Are you wondering how to cook Brussel sprouts?

There are a variety of different methods for cooking Brussel sprouts. The aim of this short cooking guide is to cover some of the best ways for making the most out of this versatile green vegetable! 

Brussel sprouts often divide a household – not unlike Marmite, you either love them, or hate them! I’m a Brussel sprout lover – my family, not so much!

How To Cook Sprouts – 6 Different Ways

Preparing Brussel Sprouts For Cooking

sprouts in bowl next to ninja soup maker

Loose Brussel Sprouts

Give them a good wash and slice off a small bit from the ends. Remove any yellow leaves and discard. 

Brussel Sprouts On The Stalk

Twist them to remove them from the stalk and follow the same process as for loose sprouts.

Boil

Boiled Brussel sprouts are probably the most common method.

The preparation time is minimal, and the cook time is less than 5 minutes – or at least it should be. Anything longer than that and they will start to go too soft. And not only that, when you cook sprouts for longer than 5 minutes they start to release that awful sulphur like smell that gives sprouts such a bad name! 

How To Boil Brussel Sprouts

Prepare the sprouts by removing any yellowing leaves, and slicing a small amount off the bottoms. For large sprouts cut them in half to make sure they cook within the 5 minutes.

Myth Buster: Brussel sprouts don’t actually need a cross cut in the bottoms of them. All this will do is allow more water to get inside the sprouts and make them soggy.  

Steam 

Steaming is a great way to cook Brussel sprouts as it prevents them from going soggy, like they can do when boiling. 

Cut the sprouts in half and put them in a steamer insert over a saucepan of simmering water. Steam for about 5 minutes, or longer if needed. Once cooked, optionally season with salt, or add some butter or chopped herbs.

Roast

Roasted Brussel sprouts and bacon

Like many roasted vegetables, roasted Brussel sprouts taste delicious with a little oil drizzled over them as well as some garlic and herbs.

Cut the sprouts in half and roast in a preheated oven (200C/180C fan/gas mark 6) for 25 to 30 minutes, or until tender.  

They also tastes amazing with chopped bacon or pancetta chunks. Try my roasted Brussel sprout and bacon recipe to find out!

Fry

Frying Brussel sprouts is a popular method that produces a different taste and texture to the traditional way of cooking them. 

Heat some olive oil or butter in a frying pan or wok, add some chopped onions and slowly caramelise before adding some crushed garlic. Add in some quartered or halved sprouts and fry for 5 to 10 minutes.  

Fried sprouts turn out golden and crisp, tasting delicious under a sprinkle of grated parmesan cheese!  

Raw

Brussel sprouts can be eaten raw – if the taste is to your liking!

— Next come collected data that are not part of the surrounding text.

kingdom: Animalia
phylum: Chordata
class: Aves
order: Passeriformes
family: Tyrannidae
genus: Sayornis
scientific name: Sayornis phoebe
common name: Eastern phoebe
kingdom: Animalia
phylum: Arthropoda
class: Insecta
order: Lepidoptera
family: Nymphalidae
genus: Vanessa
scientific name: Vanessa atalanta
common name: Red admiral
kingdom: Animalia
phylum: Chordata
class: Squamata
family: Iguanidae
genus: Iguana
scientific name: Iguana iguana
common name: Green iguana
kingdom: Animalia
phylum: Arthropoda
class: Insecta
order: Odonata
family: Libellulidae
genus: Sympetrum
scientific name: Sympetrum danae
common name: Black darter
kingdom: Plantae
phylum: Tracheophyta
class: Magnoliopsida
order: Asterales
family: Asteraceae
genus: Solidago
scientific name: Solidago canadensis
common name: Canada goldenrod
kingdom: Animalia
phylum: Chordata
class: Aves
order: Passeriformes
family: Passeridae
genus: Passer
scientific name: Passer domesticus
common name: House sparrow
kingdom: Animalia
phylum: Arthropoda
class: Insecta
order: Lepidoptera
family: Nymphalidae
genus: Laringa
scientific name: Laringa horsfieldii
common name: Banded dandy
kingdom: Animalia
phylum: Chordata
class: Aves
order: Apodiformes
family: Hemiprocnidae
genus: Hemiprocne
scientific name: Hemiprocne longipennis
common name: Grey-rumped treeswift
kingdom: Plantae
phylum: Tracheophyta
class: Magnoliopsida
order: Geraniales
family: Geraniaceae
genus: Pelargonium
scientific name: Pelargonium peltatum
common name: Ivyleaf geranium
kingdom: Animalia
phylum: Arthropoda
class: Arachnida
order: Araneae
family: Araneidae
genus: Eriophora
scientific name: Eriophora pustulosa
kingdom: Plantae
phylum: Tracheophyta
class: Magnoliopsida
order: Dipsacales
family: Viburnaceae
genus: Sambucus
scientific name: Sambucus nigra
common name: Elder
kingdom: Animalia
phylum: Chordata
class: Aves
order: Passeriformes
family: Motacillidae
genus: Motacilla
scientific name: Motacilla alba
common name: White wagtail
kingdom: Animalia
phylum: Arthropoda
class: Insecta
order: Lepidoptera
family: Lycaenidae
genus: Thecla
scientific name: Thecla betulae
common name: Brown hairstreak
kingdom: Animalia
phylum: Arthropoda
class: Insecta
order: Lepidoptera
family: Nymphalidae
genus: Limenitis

They will be easier to eat if you chop them up in to thin slices, or better still, use a mandolin to get them as fine as possible. Dress with your favourite salad dressing, or add them to coleslaw instead of cabbage. 

Soup

brussel sprout and cheddar cheese soup

Brussel sprout soup can be made in a saucepan on the stove, or in a soup maker. Slice or quarter the sprouts and boil them in some stock with some garlic and onion, plus some seasoning of your choice. If cooking in a pan, blend with a hand blender before serving. Stir in some cheese before serving.

Related: Brussel Sprout Soup

Frozen Sprouts vs Fresh Sprouts

Sadly Brussel sprouts aren’t available fresh all year round so if you need your fix each and every month, you might have to resort to frozen sprouts.  In terms of nutrients, frozen sprouts will have as many as fresh, sometimes more as they are usually frozen not long after picking.

The freezing process can however change the taste of sprouts and you might find fresh is worth the wait until they are in season!

How To Grow Brussel Sprouts

You can grow your own Brussel sprouts, at home, or on an allotment. Sow the seeds from early March/April ready for harvesting between September and February (some early varieties can be harvested in August).